I'm curious about how you're managing the data on a drive itself. Are you storing the blocks as individual files on a filesystem? Are you doing direct management of the block device itself? Something else?
That said, up until somewhat recently our data really was written into 1GB extents stored as files on an XFS filesystem. This mostly worked fine but we switched away from this so that we could directly manage disk layout for SMR storage (a new type of hard drive that has bad random write performance), along with some performance improvements, increases in storage density, and some minor reliability improvements from avoiding the filesystem.
It takes a lot more operational tooling to directly manage a block device since you obviously can't use all the standard filesystem tools.
a) a huge number of smallish files, accessed by a large number of clients
b) file writes, rather than appends
c) cross-cell, cross-zone replication
Is this impression correct, or am I missing other major design differences?
If I remember correctly GFS has a coordinator node in the critical path, much like the name node in HDFS, which impacts availability if it goes down.
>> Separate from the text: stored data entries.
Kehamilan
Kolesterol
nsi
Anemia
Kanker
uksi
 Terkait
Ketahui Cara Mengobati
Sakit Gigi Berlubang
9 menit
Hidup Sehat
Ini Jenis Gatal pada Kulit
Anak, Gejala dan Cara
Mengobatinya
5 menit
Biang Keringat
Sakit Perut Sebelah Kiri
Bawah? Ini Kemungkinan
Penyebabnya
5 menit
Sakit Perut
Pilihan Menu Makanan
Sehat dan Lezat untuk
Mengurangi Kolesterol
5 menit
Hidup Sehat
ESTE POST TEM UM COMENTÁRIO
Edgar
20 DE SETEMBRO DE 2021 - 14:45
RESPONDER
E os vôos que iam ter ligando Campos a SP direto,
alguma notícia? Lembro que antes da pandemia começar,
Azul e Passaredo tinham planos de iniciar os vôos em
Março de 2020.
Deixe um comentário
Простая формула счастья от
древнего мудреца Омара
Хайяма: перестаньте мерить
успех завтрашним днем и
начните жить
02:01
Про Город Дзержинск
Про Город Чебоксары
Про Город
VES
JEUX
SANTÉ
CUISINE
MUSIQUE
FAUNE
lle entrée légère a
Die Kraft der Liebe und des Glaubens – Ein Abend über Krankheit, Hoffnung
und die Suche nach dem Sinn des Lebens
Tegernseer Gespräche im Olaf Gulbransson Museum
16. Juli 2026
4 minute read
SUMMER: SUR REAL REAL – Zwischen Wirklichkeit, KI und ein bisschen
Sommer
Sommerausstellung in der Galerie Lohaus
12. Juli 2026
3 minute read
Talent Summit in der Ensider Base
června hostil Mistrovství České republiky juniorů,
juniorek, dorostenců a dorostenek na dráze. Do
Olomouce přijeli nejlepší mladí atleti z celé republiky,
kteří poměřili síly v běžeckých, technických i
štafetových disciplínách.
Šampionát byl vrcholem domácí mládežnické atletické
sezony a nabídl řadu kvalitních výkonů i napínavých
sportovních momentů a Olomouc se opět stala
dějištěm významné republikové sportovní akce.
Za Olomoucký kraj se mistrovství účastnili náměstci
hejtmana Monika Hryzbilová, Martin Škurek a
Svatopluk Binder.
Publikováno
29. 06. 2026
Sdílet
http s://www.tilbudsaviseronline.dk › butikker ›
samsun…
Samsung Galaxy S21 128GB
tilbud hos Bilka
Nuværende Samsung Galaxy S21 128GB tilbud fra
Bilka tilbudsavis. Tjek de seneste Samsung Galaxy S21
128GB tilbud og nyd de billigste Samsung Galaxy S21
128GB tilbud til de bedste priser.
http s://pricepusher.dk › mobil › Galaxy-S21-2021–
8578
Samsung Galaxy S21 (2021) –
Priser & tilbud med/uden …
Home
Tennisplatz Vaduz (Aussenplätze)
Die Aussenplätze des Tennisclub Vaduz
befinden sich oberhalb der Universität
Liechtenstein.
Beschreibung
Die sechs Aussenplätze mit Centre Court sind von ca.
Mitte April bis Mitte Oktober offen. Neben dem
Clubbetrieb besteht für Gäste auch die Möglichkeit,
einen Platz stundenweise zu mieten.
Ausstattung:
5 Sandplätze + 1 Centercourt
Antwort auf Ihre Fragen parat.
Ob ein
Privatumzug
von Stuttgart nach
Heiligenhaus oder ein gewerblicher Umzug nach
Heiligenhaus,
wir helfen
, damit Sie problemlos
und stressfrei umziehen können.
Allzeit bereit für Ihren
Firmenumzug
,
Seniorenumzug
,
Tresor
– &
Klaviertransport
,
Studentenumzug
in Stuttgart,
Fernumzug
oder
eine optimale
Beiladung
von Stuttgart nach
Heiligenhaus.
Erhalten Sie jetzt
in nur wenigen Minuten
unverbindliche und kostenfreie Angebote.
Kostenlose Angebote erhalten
The nice thing about the Master in MP is that it's completely disjoint from the data-plane and not a critical component in the system.
Your assessment is pretty accurate, and the cross-zone replication component is one distinguishing characteristic. MP also makes heavy use of highly-efficient erasure coding as a first-class design element, which wasn't included in the original implementation of GFS but was added later.
The biggest difference from an API perspective is that MP is only a blob store whereas GFS is an actual filesystem (we implement the filesystem at a higher abstraction layer). From what I understand MP is closer in spirit to the underpinnings of Colossus than GFS.
I'd be very interested in any information on how you provided yourselves confidence in the product? There are so many ways that a software issue could bring all that redundancy down.
I'll give a slightly lazy answer here however and point you to a talk I gave about building durable systems, which covers a lot of this material:
Memory usage/control, easy FFI with C, safety/correctness of code. Those were the big advantages for our projects.
Edit: deterministic destruction of resources is pretty great too. Yay RAII.
Edit 2: So is the ability to use the "standard" C tool suite for performance, memory, debugging, etc. valgrind, jemalloc profiling, gdb/lldb, perf. All that stuff.
There are higher order problems that result in that insight.